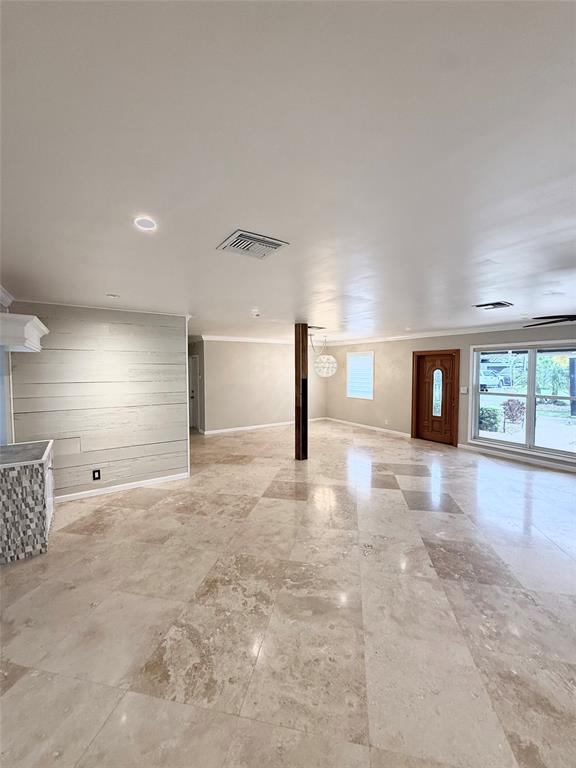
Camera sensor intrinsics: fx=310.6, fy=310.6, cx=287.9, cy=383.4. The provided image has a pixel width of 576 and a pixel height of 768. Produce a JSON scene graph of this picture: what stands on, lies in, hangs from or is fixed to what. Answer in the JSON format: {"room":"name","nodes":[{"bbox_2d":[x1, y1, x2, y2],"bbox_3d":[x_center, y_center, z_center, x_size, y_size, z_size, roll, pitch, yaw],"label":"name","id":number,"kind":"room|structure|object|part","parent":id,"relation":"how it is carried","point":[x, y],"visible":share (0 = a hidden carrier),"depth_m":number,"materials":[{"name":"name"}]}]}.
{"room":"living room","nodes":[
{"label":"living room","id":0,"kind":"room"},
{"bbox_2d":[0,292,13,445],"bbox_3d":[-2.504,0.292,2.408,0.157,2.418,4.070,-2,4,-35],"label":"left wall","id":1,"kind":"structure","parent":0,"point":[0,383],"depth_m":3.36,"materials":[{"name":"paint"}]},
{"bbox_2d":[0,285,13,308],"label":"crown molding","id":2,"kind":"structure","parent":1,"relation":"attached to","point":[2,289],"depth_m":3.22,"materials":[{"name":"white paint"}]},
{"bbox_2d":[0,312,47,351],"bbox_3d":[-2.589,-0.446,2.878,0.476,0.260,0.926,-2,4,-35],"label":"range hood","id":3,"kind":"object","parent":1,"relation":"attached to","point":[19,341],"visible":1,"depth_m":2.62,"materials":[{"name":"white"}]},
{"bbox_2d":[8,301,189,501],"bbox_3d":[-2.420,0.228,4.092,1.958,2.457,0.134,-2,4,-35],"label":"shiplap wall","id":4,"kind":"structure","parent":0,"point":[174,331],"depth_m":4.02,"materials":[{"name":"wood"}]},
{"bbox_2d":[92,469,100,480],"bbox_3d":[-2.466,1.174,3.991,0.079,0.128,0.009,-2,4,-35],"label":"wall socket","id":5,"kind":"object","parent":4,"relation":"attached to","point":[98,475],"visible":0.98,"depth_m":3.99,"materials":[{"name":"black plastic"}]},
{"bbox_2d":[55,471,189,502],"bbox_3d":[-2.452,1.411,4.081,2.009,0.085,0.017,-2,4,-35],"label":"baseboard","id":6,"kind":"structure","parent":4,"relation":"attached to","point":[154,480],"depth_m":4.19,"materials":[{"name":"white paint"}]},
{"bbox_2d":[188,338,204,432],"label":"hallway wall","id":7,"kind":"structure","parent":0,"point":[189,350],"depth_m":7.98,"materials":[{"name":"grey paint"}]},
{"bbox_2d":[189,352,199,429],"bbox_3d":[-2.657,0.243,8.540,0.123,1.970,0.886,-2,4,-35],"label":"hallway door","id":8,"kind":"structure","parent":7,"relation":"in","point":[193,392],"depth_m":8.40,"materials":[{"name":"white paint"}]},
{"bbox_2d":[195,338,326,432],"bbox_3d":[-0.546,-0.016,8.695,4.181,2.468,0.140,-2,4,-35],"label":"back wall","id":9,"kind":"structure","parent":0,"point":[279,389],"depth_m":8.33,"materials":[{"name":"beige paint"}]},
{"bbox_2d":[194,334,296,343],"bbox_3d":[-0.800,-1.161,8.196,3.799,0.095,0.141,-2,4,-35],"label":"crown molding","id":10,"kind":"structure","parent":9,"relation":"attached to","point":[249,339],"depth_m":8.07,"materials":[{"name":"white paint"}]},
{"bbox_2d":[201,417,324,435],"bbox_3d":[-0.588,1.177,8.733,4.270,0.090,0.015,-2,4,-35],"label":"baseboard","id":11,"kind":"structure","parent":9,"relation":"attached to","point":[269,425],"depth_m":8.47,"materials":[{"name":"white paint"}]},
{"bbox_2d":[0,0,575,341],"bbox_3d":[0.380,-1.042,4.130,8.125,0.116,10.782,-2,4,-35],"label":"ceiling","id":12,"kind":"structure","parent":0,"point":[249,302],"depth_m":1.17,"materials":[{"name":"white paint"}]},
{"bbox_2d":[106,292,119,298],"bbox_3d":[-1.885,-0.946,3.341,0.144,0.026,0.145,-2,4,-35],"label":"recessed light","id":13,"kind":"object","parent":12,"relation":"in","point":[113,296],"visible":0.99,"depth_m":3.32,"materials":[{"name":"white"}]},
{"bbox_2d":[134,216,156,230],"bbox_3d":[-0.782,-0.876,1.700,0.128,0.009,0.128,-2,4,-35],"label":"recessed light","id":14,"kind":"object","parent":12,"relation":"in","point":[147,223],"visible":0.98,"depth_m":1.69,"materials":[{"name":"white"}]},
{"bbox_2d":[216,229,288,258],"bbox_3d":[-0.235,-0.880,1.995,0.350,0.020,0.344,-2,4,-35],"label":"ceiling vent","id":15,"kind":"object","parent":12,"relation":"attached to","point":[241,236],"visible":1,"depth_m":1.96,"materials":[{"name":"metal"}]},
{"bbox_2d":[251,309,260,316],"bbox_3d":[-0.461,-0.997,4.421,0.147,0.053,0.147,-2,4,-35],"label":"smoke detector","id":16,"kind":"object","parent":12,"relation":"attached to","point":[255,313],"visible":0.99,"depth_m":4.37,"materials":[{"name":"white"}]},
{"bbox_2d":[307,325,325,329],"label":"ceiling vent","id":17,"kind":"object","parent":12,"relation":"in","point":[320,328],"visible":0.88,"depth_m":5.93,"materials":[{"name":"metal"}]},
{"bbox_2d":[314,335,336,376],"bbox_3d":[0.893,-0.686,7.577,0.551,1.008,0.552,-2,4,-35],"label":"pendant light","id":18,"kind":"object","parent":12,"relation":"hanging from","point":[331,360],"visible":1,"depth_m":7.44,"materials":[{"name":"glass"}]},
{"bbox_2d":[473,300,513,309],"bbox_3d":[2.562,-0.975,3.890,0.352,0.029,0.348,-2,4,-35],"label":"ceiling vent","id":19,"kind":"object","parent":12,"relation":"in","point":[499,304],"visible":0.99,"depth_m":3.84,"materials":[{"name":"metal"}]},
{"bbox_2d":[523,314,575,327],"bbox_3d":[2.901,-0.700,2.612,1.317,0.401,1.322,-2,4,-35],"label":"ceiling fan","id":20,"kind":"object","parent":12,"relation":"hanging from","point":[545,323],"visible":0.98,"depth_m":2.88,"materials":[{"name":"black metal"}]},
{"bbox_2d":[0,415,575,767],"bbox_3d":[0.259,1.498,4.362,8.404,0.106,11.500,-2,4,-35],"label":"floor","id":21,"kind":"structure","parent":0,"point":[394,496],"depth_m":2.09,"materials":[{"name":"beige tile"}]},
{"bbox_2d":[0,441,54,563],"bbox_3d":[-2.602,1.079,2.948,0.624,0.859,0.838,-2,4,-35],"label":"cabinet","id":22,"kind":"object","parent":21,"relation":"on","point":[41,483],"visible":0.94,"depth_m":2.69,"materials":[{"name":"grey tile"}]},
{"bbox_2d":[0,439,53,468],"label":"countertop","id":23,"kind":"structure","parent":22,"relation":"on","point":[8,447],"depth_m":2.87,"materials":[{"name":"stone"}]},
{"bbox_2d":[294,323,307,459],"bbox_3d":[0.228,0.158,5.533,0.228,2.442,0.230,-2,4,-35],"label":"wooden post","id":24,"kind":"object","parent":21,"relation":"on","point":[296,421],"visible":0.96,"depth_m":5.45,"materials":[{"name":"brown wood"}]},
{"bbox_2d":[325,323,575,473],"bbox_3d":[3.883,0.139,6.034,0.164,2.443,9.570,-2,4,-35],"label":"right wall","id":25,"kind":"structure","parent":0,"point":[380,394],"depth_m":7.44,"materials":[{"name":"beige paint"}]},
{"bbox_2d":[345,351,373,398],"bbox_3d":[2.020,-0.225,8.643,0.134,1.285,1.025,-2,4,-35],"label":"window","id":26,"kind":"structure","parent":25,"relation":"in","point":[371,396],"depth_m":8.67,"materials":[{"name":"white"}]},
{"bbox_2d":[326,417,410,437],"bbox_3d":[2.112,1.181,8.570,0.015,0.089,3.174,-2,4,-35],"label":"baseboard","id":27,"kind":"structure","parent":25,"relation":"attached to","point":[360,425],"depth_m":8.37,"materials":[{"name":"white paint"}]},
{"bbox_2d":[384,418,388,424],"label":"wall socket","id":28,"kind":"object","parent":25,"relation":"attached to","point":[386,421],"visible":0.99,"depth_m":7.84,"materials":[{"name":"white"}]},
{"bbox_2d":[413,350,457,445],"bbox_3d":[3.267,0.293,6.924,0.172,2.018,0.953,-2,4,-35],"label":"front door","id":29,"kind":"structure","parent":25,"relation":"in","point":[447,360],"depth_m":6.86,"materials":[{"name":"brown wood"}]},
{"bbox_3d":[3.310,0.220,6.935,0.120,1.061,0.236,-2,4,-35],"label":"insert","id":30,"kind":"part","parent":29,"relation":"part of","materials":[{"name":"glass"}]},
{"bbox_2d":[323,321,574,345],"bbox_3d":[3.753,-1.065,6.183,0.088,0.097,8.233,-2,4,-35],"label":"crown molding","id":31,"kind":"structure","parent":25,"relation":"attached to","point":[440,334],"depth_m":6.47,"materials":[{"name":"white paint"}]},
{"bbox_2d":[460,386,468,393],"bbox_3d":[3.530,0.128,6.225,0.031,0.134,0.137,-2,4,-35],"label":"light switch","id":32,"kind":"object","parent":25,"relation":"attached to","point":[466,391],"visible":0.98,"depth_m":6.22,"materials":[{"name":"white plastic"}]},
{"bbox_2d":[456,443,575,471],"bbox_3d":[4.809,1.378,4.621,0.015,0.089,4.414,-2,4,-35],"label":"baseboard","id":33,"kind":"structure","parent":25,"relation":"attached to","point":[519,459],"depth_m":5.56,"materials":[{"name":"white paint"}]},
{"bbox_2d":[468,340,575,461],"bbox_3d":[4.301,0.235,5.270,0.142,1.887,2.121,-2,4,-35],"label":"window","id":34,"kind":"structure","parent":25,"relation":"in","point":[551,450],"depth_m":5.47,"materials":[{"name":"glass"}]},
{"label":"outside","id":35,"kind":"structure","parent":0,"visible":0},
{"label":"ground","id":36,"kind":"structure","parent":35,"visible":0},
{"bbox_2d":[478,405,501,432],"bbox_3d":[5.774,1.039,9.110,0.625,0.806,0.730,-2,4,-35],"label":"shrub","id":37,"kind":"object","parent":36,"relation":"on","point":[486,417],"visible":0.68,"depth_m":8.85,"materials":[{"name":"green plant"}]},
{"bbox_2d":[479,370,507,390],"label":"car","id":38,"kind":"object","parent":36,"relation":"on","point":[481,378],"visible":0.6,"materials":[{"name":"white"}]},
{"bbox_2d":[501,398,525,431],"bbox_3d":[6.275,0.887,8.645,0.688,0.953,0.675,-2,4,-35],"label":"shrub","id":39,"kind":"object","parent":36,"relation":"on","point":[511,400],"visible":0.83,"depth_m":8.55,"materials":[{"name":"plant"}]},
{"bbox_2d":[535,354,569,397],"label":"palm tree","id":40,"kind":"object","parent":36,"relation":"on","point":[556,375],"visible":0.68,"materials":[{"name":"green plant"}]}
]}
________________
* [Exercise instructions] Copy out, from the data above, every line holding the word "living".

* [Worked solution]
{"room":"living room","nodes":[
{"label":"living room","id":0,"kind":"room"},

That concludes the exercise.